Updated: May 26, 2022

Happy Monday, Friends!


You probably guessed that I would be continuing my theme of using the Nicene Creed as inspiration and the creed continues: “With the Father and the Son he is worshiped and glorified. He has spoken through the Prophets.”


Some years ago, the United Church of Christ (UCC) launched their “God is still speaking” campaign signified by a comma. The UCC urged people to resist the temptation to put a period where God puts a comma. As Christians, we often have the temptation to box Jesus and his death on the cross into a static moment in history. As if the creator of heaven and earth is limited to one precise point in history at one particular location. We further have the temptation to regard Jesus’ work as finished. The work and effect of the Cross was not simply limited to first century Palestine, and it was not limited to salvation. It was a model for the continuing work of justice which has not been completed.


Paulo Freire said that “No one can be authentically human while he [sic] prevents others from being so.” Jesus’ death on the cross and his resurrection three days later are important moments in the story of justice, but they are not the end of that story. We continue the story of justice every day when we witness against evil done by others, evil done by us, and evil done on our behalf. If we hope to be fully human, if we hope to be like Jesus, we must cease standing in the way of the full humanity of every other person.


The creeds are meant to tell the story of salvation just as much as they are meant to express belief. Therefore, it is unsurprising that only the last line of the creed speaks to the future. But the story of salvation, the story of grace, and the story of justice are not just about the past, they are fundamentally about the present and the future.
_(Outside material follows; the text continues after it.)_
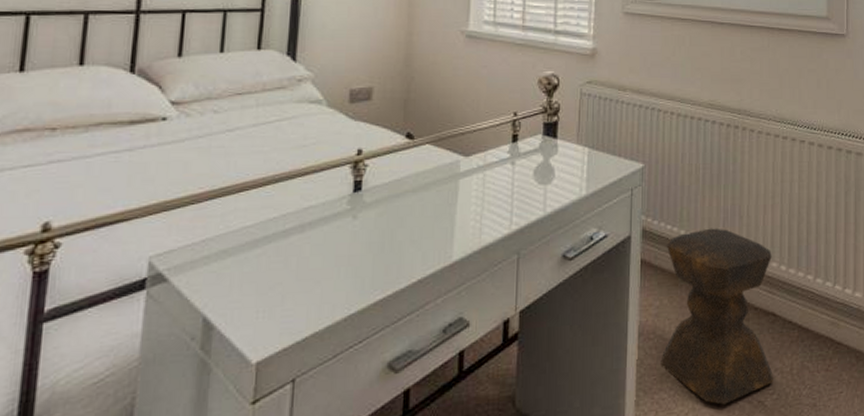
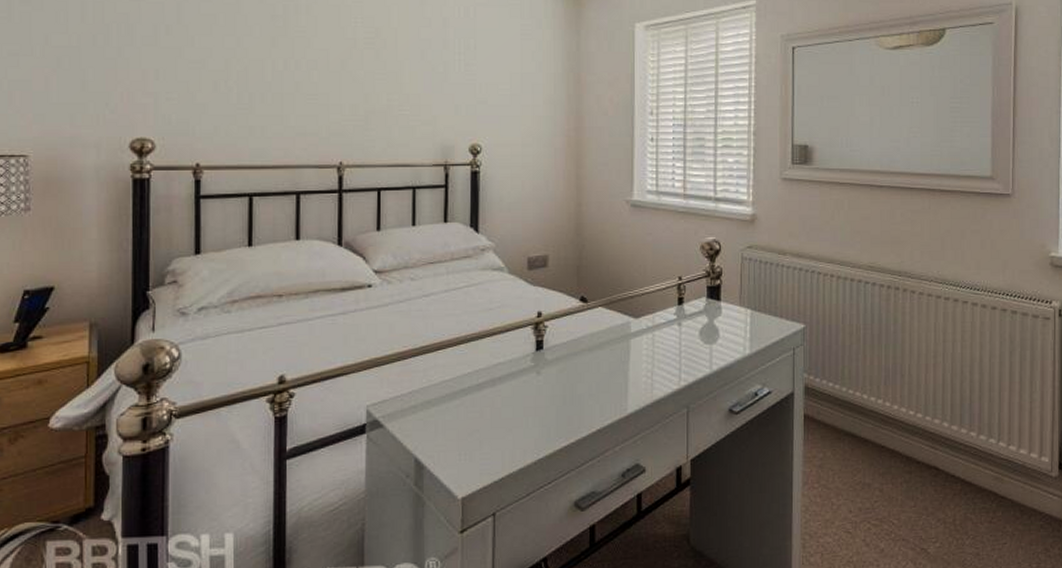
stool: present [660,228,773,405] -> none [825,385,936,550]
How will you be part of the story of justice this week? How will you help yourself and someone else be more fully human?


Let us pray: God who died on a cross to bring salvation and to advance justice, give us the grace to lay aside whatever we are doing which prevents other people from being fully human. Forgive our faults, the faults others have done to us, and the faults done by others on our behalf. Bring all of us to the perfect human flourishing that you always envisioned in your creation. We ask this for our sake and your glory. Amen.


Blessings, friends, on your week! Please let me know if there is anything I can do for you.